SUPPLIED INFORMATION Start Marker

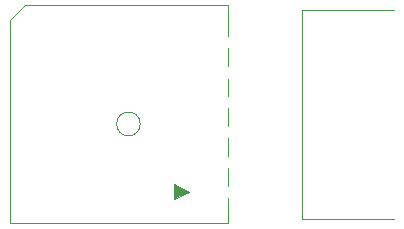
<source format=gbr>
%TF.GenerationSoftware,KiCad,Pcbnew,(6.0.2-0)*%
%TF.CreationDate,2022-03-06T08:48:50+00:00*%
%TF.ProjectId,L86,4c38362e-6b69-4636-9164-5f7063625858,rev?*%
%TF.SameCoordinates,Original*%
%TF.FileFunction,Legend,Top*%
%TF.FilePolarity,Positive*%
%FSLAX46Y46*%
G04 Gerber Fmt 4.6, Leading zero omitted, Abs format (unit mm)*
G04 Created by KiCad (PCBNEW (6.0.2-0)) date 2022-03-06 08:48:50*
%MOMM*%
%LPD*%
G01*
G04 APERTURE LIST*
%ADD10C,0.120000*%
G04 APERTURE END LIST*
D10*
%TO.C,J1*%
X115500000Y-108850000D02*
X123250000Y-108850000D01*
X115500000Y-108850000D02*
X115500000Y-91150000D01*
X115500000Y-91150000D02*
X123250000Y-91150000D01*
%TO.C,U1*%
X109200000Y-97000000D02*
X109200000Y-98476000D01*
X90800000Y-109200000D02*
X90800000Y-92000000D01*
X109200000Y-109200000D02*
X109200000Y-107112000D01*
X109200000Y-90800000D02*
X109200000Y-93396000D01*
X92000000Y-90800000D02*
X109200000Y-90800000D01*
X109200000Y-104572000D02*
X109200000Y-106096000D01*
X109200000Y-99492000D02*
X109200000Y-101000000D01*
X109200000Y-102032000D02*
X109200000Y-103556000D01*
X90800000Y-109200000D02*
X109200000Y-109200000D01*
X109200000Y-94400000D02*
X109200000Y-95936000D01*
X92000000Y-90800000D02*
X90800000Y-92000000D01*
X101800000Y-100830000D02*
G75*
G03*
X101800000Y-100830000I-1000000J0D01*
G01*
X105915000Y-106550000D02*
X104645000Y-107185000D01*
X104645000Y-107185000D02*
X104645000Y-105915000D01*
X104645000Y-105915000D02*
X105915000Y-106550000D01*
G36*
X105915000Y-106550000D02*
G01*
X104645000Y-107185000D01*
X104645000Y-105915000D01*
X105915000Y-106550000D01*
G37*
X105915000Y-106550000D02*
X104645000Y-107185000D01*
X104645000Y-105915000D01*
X105915000Y-106550000D01*
%TD*%
M02*

</source>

SUPPLIED INFORMATION End Marker

JOB ITEM:
When a line above contains the string "KiCad", copy that line.

ANSWER TO THE EXERCISE:
%TF.GenerationSoftware,KiCad,Pcbnew,(6.0.2-0)*%
G04 Created by KiCad (PCBNEW (6.0.2-0)) date 2022-03-06 08:48:50*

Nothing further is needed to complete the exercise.